Existe una anécdota de la Madre Teresa de Calcuta que en una conversación con una persona, al conocer detalles de su servicio le dijo “Yo no haría esto ni por un millón de dolares” a lo que la Madre respondió “Yo tampoco”. Este es un ejemplo claro de una mujer que tenía bien claro cual es la verdadera ganancia del servicio: Dios.
Pero ésta certeza solo nace de un corazón que conoce a Jesús, que se ha encontrado verdaderamente con la persona de Jesús, que lo ha tocado en la carne de los más débiles. De ésta experiencia nace la real motivación para el bien obrar, de poder hacer el bien sin mirar a quien. Es nuestro obrar que no busca el mérito propio ni la paga.
Dice el Papa Francisco en la Exhortación Apostólica Evangelii Gaudium en el nro 264:
El encuentro personal con el amor de Jesús que nos salva
La primera motivación para evangelizar es el amor de Jesús que hemos recibido, esa experiencia de ser salvados por Él que nos mueve a amarlo siempre más. Pero ¿qué amor es ese que no siente la necesidad de hablar del ser amado, de mostrarlo, de hacerlo conocer? Si no sentimos el intenso deseo de comunicarlo, necesitamos detenernos en oración para pedirle a Él que vuelva a cautivarnos. Nos hace falta clamar cada día, pedir su gracia para que nos abra el corazón frío y sacuda nuestra vida tibia y superficial. Puestos ante Él con el corazón abierto, dejando que Él nos contemple, reconocemos esa mirada de amor que descubrió Natanael el día
que Jesús se hizo presente y le dijo: «Cuando estabas debajo de la higuera, te vi» (Jn 1,48).

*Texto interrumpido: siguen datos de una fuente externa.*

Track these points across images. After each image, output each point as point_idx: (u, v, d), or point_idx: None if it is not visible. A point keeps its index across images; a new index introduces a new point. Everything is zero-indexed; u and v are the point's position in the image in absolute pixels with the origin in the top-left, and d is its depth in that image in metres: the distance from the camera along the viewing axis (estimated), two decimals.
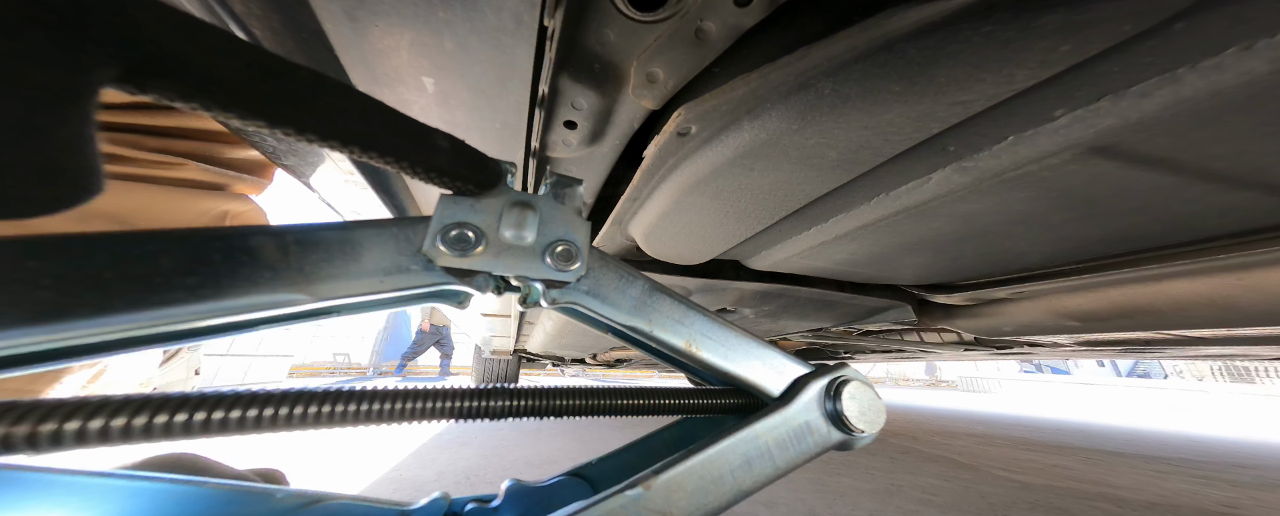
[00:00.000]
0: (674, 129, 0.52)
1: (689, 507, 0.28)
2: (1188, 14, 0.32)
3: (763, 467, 0.30)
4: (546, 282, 0.29)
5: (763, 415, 0.32)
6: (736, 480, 0.29)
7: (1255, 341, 1.37)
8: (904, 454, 1.93)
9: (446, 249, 0.26)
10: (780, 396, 0.34)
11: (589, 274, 0.30)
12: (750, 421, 0.31)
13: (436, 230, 0.26)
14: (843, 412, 0.33)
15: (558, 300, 0.29)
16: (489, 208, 0.28)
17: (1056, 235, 0.73)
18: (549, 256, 0.29)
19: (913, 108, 0.43)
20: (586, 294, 0.30)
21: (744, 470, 0.30)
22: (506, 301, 1.99)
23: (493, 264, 0.27)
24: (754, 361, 0.34)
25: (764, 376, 0.34)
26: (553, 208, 0.30)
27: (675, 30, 0.43)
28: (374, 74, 0.52)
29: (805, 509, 1.11)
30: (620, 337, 0.35)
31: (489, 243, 0.27)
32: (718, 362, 0.33)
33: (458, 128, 0.62)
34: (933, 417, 3.78)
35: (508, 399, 0.28)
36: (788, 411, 0.33)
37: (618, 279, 0.32)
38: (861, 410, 0.33)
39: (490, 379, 4.91)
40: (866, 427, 0.33)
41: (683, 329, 0.32)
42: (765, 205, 0.67)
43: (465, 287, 0.27)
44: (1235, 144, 0.44)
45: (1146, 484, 1.59)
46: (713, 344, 0.33)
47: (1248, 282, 0.84)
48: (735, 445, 0.30)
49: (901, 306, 1.35)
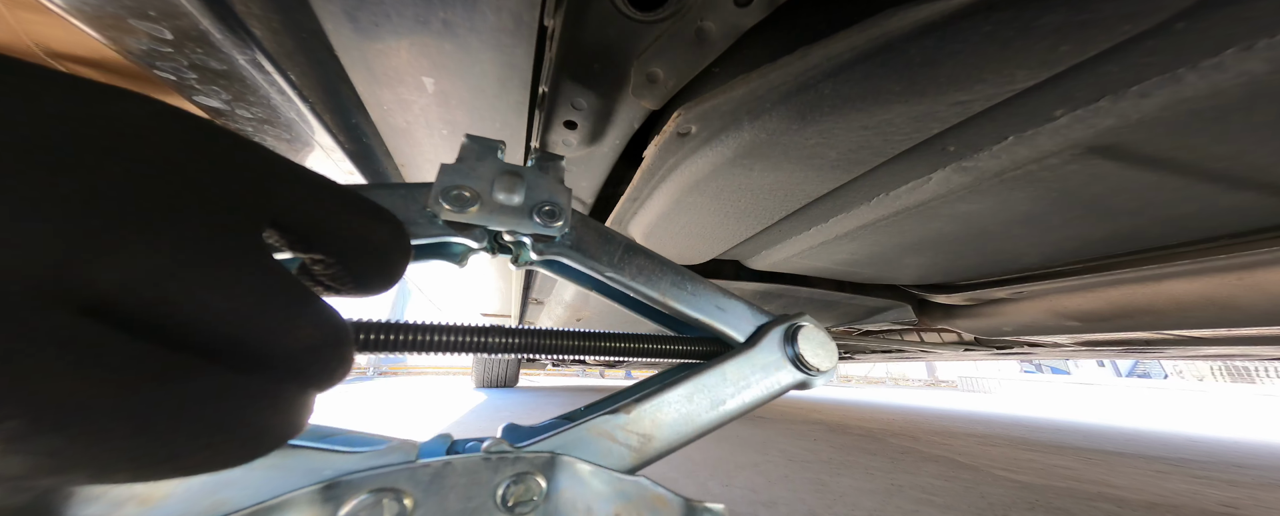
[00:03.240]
0: (674, 129, 0.52)
1: (668, 433, 0.31)
2: (1188, 14, 0.32)
3: (731, 404, 0.34)
4: (534, 237, 0.33)
5: (730, 356, 0.36)
6: (709, 412, 0.33)
7: (1255, 341, 1.37)
8: (904, 454, 1.93)
9: (448, 205, 0.30)
10: (746, 341, 0.38)
11: (572, 231, 0.34)
12: (719, 361, 0.35)
13: (438, 191, 0.30)
14: (801, 354, 0.37)
15: (545, 252, 0.33)
16: (483, 174, 0.32)
17: (1056, 235, 0.73)
18: (536, 214, 0.32)
19: (913, 108, 0.43)
20: (571, 248, 0.34)
21: (715, 405, 0.34)
22: (507, 302, 2.00)
23: (487, 219, 0.31)
24: (720, 310, 0.38)
25: (730, 323, 0.38)
26: (538, 176, 0.34)
27: (675, 30, 0.43)
28: (374, 74, 0.52)
29: (805, 509, 1.11)
30: (604, 293, 0.38)
31: (483, 202, 0.31)
32: (689, 311, 0.37)
33: (458, 127, 0.62)
34: (933, 417, 3.78)
35: (509, 337, 0.32)
36: (752, 353, 0.36)
37: (599, 237, 0.35)
38: (815, 350, 0.37)
39: (490, 380, 4.92)
40: (822, 366, 0.37)
41: (658, 280, 0.36)
42: (765, 205, 0.67)
43: (464, 239, 0.31)
44: (1235, 144, 0.44)
45: (1146, 484, 1.59)
46: (684, 294, 0.37)
47: (1248, 282, 0.84)
48: (707, 382, 0.34)
49: (901, 306, 1.35)
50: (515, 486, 0.25)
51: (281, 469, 0.22)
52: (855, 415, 3.62)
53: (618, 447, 0.30)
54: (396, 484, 0.23)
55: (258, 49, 0.48)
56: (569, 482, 0.27)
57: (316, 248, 0.20)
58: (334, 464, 0.23)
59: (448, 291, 2.07)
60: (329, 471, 0.22)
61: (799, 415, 3.34)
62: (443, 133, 0.63)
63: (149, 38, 0.45)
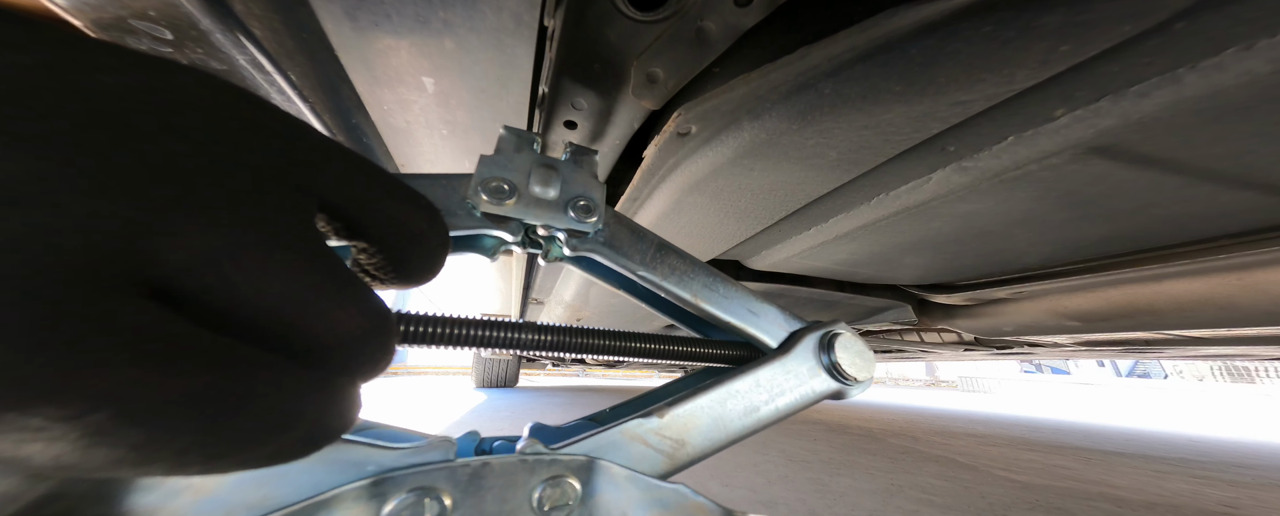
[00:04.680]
0: (674, 129, 0.52)
1: (701, 439, 0.30)
2: (1188, 14, 0.32)
3: (765, 411, 0.33)
4: (568, 232, 0.32)
5: (762, 362, 0.35)
6: (743, 418, 0.32)
7: (1255, 341, 1.37)
8: (904, 454, 1.93)
9: (486, 197, 0.30)
10: (779, 347, 0.37)
11: (606, 228, 0.34)
12: (752, 367, 0.34)
13: (478, 182, 0.30)
14: (838, 362, 0.36)
15: (578, 248, 0.33)
16: (520, 167, 0.32)
17: (1056, 235, 0.73)
18: (571, 209, 0.32)
19: (913, 108, 0.43)
20: (604, 245, 0.33)
21: (748, 412, 0.33)
22: (508, 301, 1.99)
23: (524, 213, 0.31)
24: (753, 315, 0.37)
25: (762, 328, 0.37)
26: (572, 170, 0.34)
27: (675, 30, 0.43)
28: (374, 74, 0.52)
29: (805, 509, 1.11)
30: (632, 292, 0.38)
31: (521, 195, 0.31)
32: (720, 314, 0.36)
33: (458, 128, 0.62)
34: (933, 417, 3.78)
35: (538, 333, 0.32)
36: (786, 360, 0.35)
37: (632, 235, 0.35)
38: (853, 359, 0.36)
39: (490, 379, 4.92)
40: (859, 376, 0.36)
41: (690, 281, 0.36)
42: (765, 205, 0.67)
43: (500, 232, 0.30)
44: (1235, 144, 0.44)
45: (1146, 484, 1.59)
46: (716, 296, 0.36)
47: (1248, 282, 0.84)
48: (740, 388, 0.33)
49: (901, 306, 1.35)
50: (551, 490, 0.25)
51: (328, 462, 0.22)
52: (855, 415, 3.62)
53: (651, 453, 0.29)
54: (436, 483, 0.23)
55: (258, 49, 0.48)
56: (605, 487, 0.26)
57: (361, 234, 0.20)
58: (376, 459, 0.23)
59: (448, 290, 2.07)
60: (371, 467, 0.22)
61: (799, 415, 3.34)
62: (443, 133, 0.63)
63: (149, 38, 0.45)
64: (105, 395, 0.11)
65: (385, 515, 0.21)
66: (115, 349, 0.11)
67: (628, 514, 0.26)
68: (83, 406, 0.10)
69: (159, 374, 0.11)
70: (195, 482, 0.19)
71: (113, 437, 0.11)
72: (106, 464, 0.11)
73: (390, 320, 0.18)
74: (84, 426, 0.11)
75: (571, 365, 6.14)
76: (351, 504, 0.21)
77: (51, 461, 0.11)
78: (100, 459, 0.11)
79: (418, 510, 0.22)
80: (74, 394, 0.10)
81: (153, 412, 0.11)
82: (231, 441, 0.13)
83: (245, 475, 0.20)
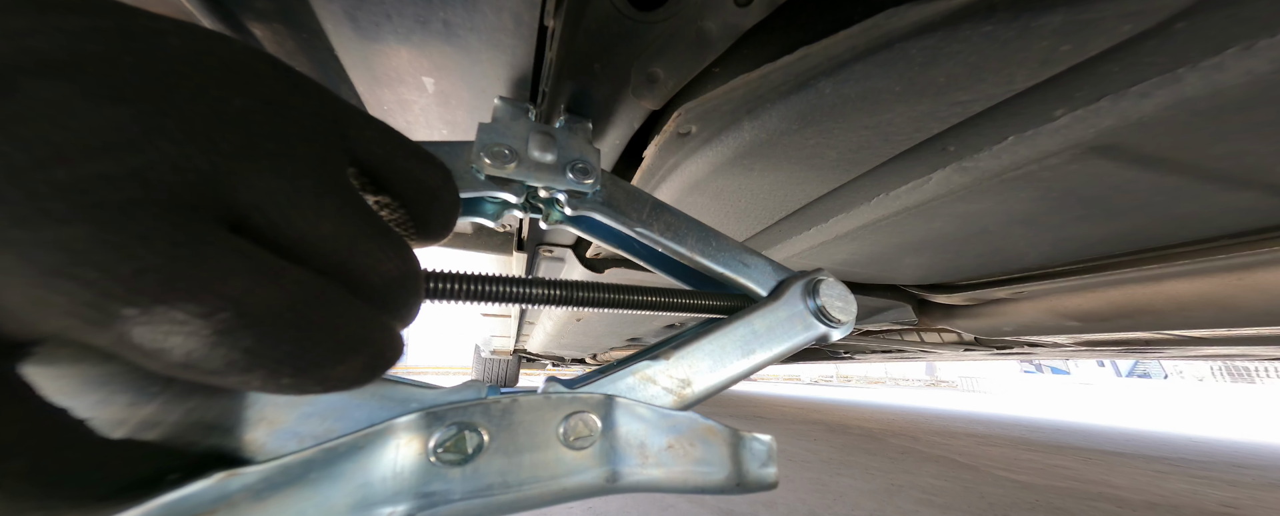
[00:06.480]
0: (674, 129, 0.52)
1: (704, 379, 0.33)
2: (1188, 14, 0.32)
3: (761, 352, 0.36)
4: (568, 193, 0.35)
5: (755, 309, 0.37)
6: (740, 361, 0.35)
7: (1255, 341, 1.37)
8: (904, 454, 1.93)
9: (490, 161, 0.32)
10: (769, 295, 0.39)
11: (603, 188, 0.36)
12: (746, 313, 0.37)
13: (480, 147, 0.33)
14: (823, 306, 0.38)
15: (578, 208, 0.35)
16: (518, 133, 0.34)
17: (1056, 235, 0.73)
18: (570, 171, 0.35)
19: (913, 108, 0.43)
20: (602, 205, 0.36)
21: (745, 354, 0.35)
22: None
23: (526, 175, 0.33)
24: (744, 266, 0.40)
25: (753, 278, 0.40)
26: (568, 136, 0.36)
27: (675, 30, 0.43)
28: (374, 74, 0.52)
29: (805, 509, 1.11)
30: (630, 250, 0.40)
31: (521, 159, 0.33)
32: (714, 266, 0.38)
33: (458, 128, 0.62)
34: (933, 417, 3.78)
35: (541, 287, 0.34)
36: (776, 306, 0.38)
37: (627, 194, 0.37)
38: (836, 302, 0.39)
39: (490, 380, 4.94)
40: (842, 317, 0.39)
41: (685, 236, 0.38)
42: (765, 205, 0.67)
43: (504, 194, 0.32)
44: (1235, 144, 0.44)
45: (1146, 484, 1.59)
46: (710, 249, 0.39)
47: (1248, 282, 0.84)
48: (737, 332, 0.35)
49: (901, 306, 1.35)
50: (574, 423, 0.27)
51: (380, 397, 0.24)
52: (855, 415, 3.62)
53: (660, 391, 0.31)
54: (474, 418, 0.25)
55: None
56: (623, 419, 0.28)
57: (385, 188, 0.22)
58: (419, 397, 0.25)
59: None
60: (415, 404, 0.24)
61: (799, 415, 3.34)
62: (443, 132, 0.63)
63: None
64: (229, 298, 0.13)
65: (433, 445, 0.24)
66: (232, 261, 0.13)
67: (645, 440, 0.28)
68: (214, 304, 0.13)
69: (267, 286, 0.14)
70: (268, 415, 0.21)
71: (231, 338, 0.13)
72: (222, 366, 0.13)
73: (419, 267, 0.20)
74: (213, 324, 0.13)
75: (572, 365, 6.14)
76: (404, 432, 0.24)
77: (183, 357, 0.13)
78: (219, 360, 0.13)
79: (460, 442, 0.24)
80: (207, 293, 0.13)
81: (262, 319, 0.13)
82: (315, 357, 0.14)
83: (309, 410, 0.22)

¡Qué dulce es estar frente a un crucifijo, o de rodillas delante del Santísimo, y simplemente ser ante sus ojos! ¡Cuánto bien nos hace dejar que Él vuelva a tocar nuestra existencia y nos lance a comunicar su vida nueva! Entonces, lo que ocurre es que, en definitiva, «lo que hemos visto y oído es lo que anunciamos» (1 Jn 1,3). La mejor motivación para decidirse a comunicar el Evangelio es contemplarlo con amor, es detenerse en sus páginas y leerlo con el corazón. Si lo abordamos de esa manera, su belleza nos asombra, vuelve a cautivarnos una y otra vez. Para eso urge recobrar un espíritu contemplativo, que nos permita redescubrir cada día que somos depositarios de un bien que humaniza, que ayuda a llevar una vida nueva. No hay nada mejor para transmitir a los demás.
A través nuestro Él está haciendo el bien a nuestros hermanos, somos simples servidores. No hemos hecho nada más que cumplir con lo que tenemos que hacer.
No dejemos de tener en cuenta que el servicio también siempre trae una realidad de cruz. Tal vez por la incomprensión, por aquellas que no salen como uno lo esperaba. La cruz forma parte del servicio y la recompensa es Dios, no podemos pretender otra cosa.
Hacer bien lo que tenemos que hacer es una recompensa en sí misma.